Passage to read:
■ ■ ■ ■

Peering further into Jan’s disruptive bout of profound malaise, we see that all is not well in regards to his relationship with Jana. She’s neurotic, confused, promiscuous herself, though sincere in her desire to help her obviously hurting but obstinately hard-to-reach husband. But her efforts are too easily undone and distracted when she’s at home (where she lives with her parents and daughter) while her husband is locked away at the institution. Her friend Jiri (played by director Jiri Menzel) shows a bit too much eagerness to keep her company, which leads to all sorts of confusion and mixed messages that switch from on to off, stop to go, almost with minute by minute frequency.



Every so often, bursts of affectionate spontaneity erupt between Jan and Jana, demonstrating the genuine love and bond that they share – and yet, the connection remains fragile, derailed so quickly whenever either one of them slips through the mental and emotional cracks that ennui has eroded into their core personalities. In their search for assurance and stability, they put each other to the test, sometimes psychologically (what is a failed suicide attempt anyway, if not an exploration of a relationship’s most extreme limits?) and sometimes physically – trials that their hearts are willing to endure, until their minds rebel at the nature of the game that each inflicts upon the other.



As a fallback option, Jan and Jana arrange for some short release home visits, aimed at helping him re-acclimate to domestic life and its routines, including a return to living under the same roof as Jana’s cynical parents, who would just as soon be rid of this deadbeat bum of a son-in-law in exchange for the stable and uncomplicated Jiri, whose visits to Jana’s bedroom when Jan is away don’t give them any trouble whatsoever.



Jan’s attempts to get back into some semblance of the life he almost permanently left behind prove to be much more difficult than anyone might have imagined – especially as he finds himself increasingly absorbed and comfortable within the rigid confines of the psychiatric hospital. His relationships with roommate Zdenek, a dancer whose vision of cosmic blight is in close parallel to Jan’s own, and the escalating enmeshment with Olga add new layers of confusion to the mess he’s trying to make sense of. Further retreats into isolation don’t necessarily offer comfort, but the withdrawal does reduce much of the friction, a welcome relief in its own terms. It’s a detour, a reliable means to an ambiguous end, that I’m confident we’ve all resorted to at various points in our lives.



Much to Schorm’s credit, as both a humanist and as a filmmaker, he resists the temptation to amplify Jan’s turmoil or make him an object of either horror or pity. This is no Czech New Wave reimagination of Through a Glass Darkly – as brilliant as Bergman’s own take on a woman’s descent into schizophrenic madness remains to this day. But it could be seen as a precursor of sorts to fellow Czech director Milos Forman’s One Flew Over the Cuckoo’s Nest, as they share common themes of “feigned”(?) madness and the crushing pressures of institutional control and cultural conformity seek to exert on misfits and dissenters to keep them in line. While Cuckoo’s Nest certainly goes down as the greater and more important film of the two, I give Return of the Prodigal Son extra points for delivering its message with less bombast and a courageous willingness to avoid Forman’s heavy-handed  conclusion and sense of self-importance.

Movies dealing with themes of depression and that overwhelming sense of hollowness that sometimes engulfs even the most resilient of us are so easily thrown off-balance and often devolve into near-parody, at least as seen by those who’ve found a way out of such existential dead-ends. As with the biblical story of the Prodigal Son, this film’s portrayal of his return acknowledges the relief and happiness that we experience when the shackles of disgrace and alienation are lifted. But it also reminds us that even after the family is restored, the story isn’t over at all… a new one is just beginning.

■ ■ ■ ■

Record excerpts:
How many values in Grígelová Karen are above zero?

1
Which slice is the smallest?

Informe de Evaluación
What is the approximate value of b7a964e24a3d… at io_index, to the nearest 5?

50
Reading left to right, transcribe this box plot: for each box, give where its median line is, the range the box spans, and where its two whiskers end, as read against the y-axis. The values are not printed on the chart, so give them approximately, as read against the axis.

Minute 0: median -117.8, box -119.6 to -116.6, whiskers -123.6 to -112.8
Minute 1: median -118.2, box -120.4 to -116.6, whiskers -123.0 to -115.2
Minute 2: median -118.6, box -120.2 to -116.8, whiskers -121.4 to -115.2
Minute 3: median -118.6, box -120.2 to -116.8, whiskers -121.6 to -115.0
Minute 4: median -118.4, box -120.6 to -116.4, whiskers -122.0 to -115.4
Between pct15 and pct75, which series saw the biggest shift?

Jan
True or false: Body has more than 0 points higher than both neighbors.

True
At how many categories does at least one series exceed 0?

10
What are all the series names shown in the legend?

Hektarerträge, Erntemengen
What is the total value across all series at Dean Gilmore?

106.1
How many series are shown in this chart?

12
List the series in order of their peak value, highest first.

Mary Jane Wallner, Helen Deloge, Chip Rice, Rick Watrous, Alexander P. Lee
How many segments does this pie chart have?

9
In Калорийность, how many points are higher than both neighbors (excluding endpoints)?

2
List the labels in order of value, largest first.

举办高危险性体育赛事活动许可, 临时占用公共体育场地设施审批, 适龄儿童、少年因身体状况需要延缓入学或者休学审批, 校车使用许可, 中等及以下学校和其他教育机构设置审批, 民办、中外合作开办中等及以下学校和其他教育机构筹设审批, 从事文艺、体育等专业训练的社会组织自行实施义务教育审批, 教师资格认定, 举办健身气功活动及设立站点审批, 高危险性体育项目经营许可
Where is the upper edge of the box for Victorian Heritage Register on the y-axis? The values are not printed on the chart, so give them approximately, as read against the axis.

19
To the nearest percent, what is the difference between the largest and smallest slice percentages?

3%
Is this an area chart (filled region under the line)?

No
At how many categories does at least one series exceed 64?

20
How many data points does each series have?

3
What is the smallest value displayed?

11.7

■ ■ ■ ■

Task 1: List every character the film review names as a person in the film.
Task 2: From the film review, set down the text starting at "Jan’s attempts to" and ending at "points in our lives.".
The data is unrelated material and has no connection to the film review.

Answer space 1: Jan, Jana, Jiri, Zdenek, Olga

Answer space 2:
Jan’s attempts to get back into some semblance of the life he almost permanently left behind prove to be much more difficult than anyone might have imagined – especially as he finds himself increasingly absorbed and comfortable within the rigid confines of the psychiatric hospital. His relationships with roommate Zdenek, a dancer whose vision of cosmic blight is in close parallel to Jan’s own, and the escalating enmeshment with Olga add new layers of confusion to the mess he’s trying to make sense of. Further retreats into isolation don’t necessarily offer comfort, but the withdrawal does reduce much of the friction, a welcome relief in its own terms. It’s a detour, a reliable means to an ambiguous end, that I’m confident we’ve all resorted to at various points in our lives.